Literary WWII


Hello! Yesterday I came across this Tweet from Mara Wilson (AKA Matilda from the movie) and I thought it was hilarious!

I started reading the Twilight saga the summer between my 8th and 9th grade, and these books had just started to become popular (the movie came out that Oct): I have to admit I loved them and I actually read them more than once! I think that in a certain way they were important for the literary world: from that moment on the vampire-fantasy genre for YA fiction really started to become popular and if I tell you I didn’t read any more “vampire fiction”, I’d be lying. But Twilight really has a special place in my heart: I feel confortable saying that it was the voice of the delusions of a generation: find the perfect guy that is everything any girl could want, get married, be rich and have a kid. Oh, and you get to have superpowers too (Yay!). And yes, Edward Cullen was the 21st century’s Prince Charming, but I’m not gonna lie: I preferred Jacob Black (ahah). Most of all, though, you have to admit that Stephenie Meyers is a pretty good writer: you actually believed you were Bella Swan, you could identify with her feelings (in New Moon I was feeling the pain too, btw) and thoughts. Of course, I’m telling you what a 14 year-old felt while reading the novels: I’m not sure that if I read the books now I would feel the same way, but I know I did then, and I’ll always be a great defender of the Twilight saga (even thought the feminist in me totally dissaproves).

But let’s talk about what Mara Wilson calls “Literary WWII”: Fifty Shades of Grey.
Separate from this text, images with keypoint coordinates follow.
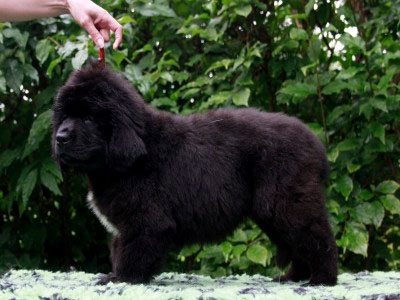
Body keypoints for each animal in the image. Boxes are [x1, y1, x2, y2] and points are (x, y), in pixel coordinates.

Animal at [52, 63, 338, 286]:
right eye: (64, 116)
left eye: (89, 118)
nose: (60, 138)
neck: (135, 153)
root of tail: (315, 143)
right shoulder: (125, 225)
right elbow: (119, 249)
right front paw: (117, 275)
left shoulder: (144, 221)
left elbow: (132, 251)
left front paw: (121, 278)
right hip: (272, 210)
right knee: (297, 242)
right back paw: (293, 277)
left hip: (286, 201)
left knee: (316, 236)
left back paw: (322, 280)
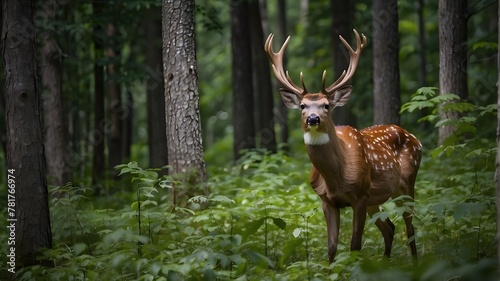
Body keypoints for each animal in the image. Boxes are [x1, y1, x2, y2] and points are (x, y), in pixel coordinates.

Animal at [266, 29, 422, 262]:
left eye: (326, 105)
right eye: (302, 105)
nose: (313, 119)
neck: (335, 178)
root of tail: (415, 138)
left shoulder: (360, 196)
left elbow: (355, 245)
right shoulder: (327, 200)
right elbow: (331, 248)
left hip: (407, 181)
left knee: (410, 226)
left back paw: (415, 263)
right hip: (376, 198)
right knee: (390, 228)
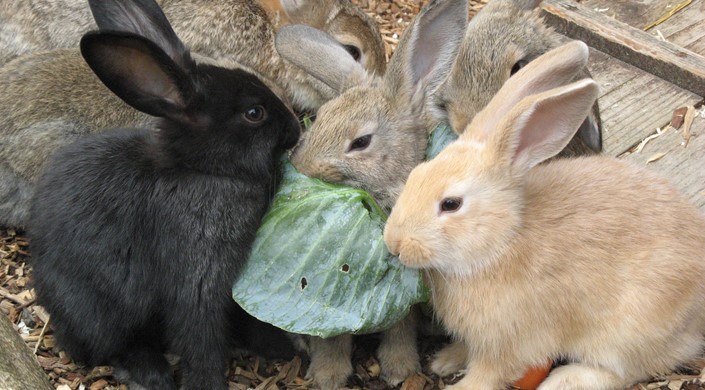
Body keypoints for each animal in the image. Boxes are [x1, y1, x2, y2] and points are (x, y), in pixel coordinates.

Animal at [28, 0, 300, 390]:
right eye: (254, 113)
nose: (295, 130)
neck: (200, 170)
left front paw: (278, 346)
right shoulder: (196, 281)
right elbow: (199, 338)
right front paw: (208, 382)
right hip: (99, 312)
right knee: (109, 346)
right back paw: (151, 373)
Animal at [382, 41, 704, 388]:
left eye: (451, 204)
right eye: (415, 174)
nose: (393, 243)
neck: (501, 243)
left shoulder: (509, 343)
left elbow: (488, 372)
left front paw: (462, 384)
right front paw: (445, 361)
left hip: (628, 333)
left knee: (623, 371)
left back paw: (562, 379)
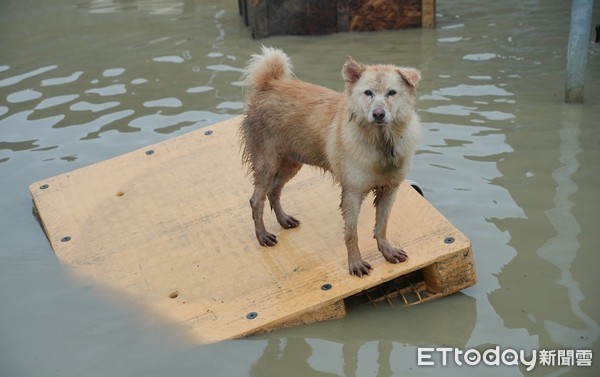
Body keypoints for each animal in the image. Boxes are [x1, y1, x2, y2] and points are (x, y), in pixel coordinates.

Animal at [239, 47, 422, 276]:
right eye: (368, 93)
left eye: (392, 92)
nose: (378, 114)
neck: (380, 141)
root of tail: (270, 82)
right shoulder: (352, 193)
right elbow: (351, 233)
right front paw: (355, 264)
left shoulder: (390, 189)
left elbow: (381, 226)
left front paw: (388, 252)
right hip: (267, 162)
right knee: (257, 199)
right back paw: (263, 236)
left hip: (292, 162)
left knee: (274, 191)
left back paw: (284, 221)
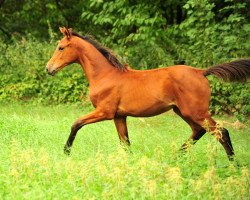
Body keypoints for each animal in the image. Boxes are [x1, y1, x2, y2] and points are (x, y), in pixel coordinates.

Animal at [46, 27, 249, 161]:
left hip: (196, 112)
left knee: (221, 132)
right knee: (199, 131)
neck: (105, 75)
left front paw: (66, 152)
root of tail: (201, 72)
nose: (49, 68)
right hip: (183, 112)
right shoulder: (119, 116)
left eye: (61, 47)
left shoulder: (105, 112)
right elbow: (125, 143)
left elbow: (76, 124)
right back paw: (175, 157)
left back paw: (233, 164)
I don’t think anybody could’ve described it better. I’m not a bigot or anything, so the sex scenes aren’t what horrified me about this work. I started reading FSoG twice, and both times I couldn’t get past the first few chapters: not only the plot is boring (nothing really happens!) but the writing is so bad it hurts; FSoG would probably work as a parody of an erotic book, but as itself… no way. I guess what made it sell so many copies were the sexual parts of the book, because otherwise I cannot explain the success. I’m not an expert in erotic literature, but I’m sure there are many other books that were probably better-written and with a nicer plot. Of course, I forget that most of these books aren’t read because of the story.

In my opinion, as stupid as Twilight can be deemed, it flows smoothly and it’s an interesting (even though a bit sexist) love story, that can actually have a certain impact, while if you talk about Fifty Shades of Grey you cannot praise it in the same way (even though it’s actually a fan fiction of Twilight). Both sagas have their faults, but while one is a nice read, the other one is impossible to get through for a few of the reasons I wrote about above.

Anyway, thanks for reading my literary rants, I hope you enjoyed!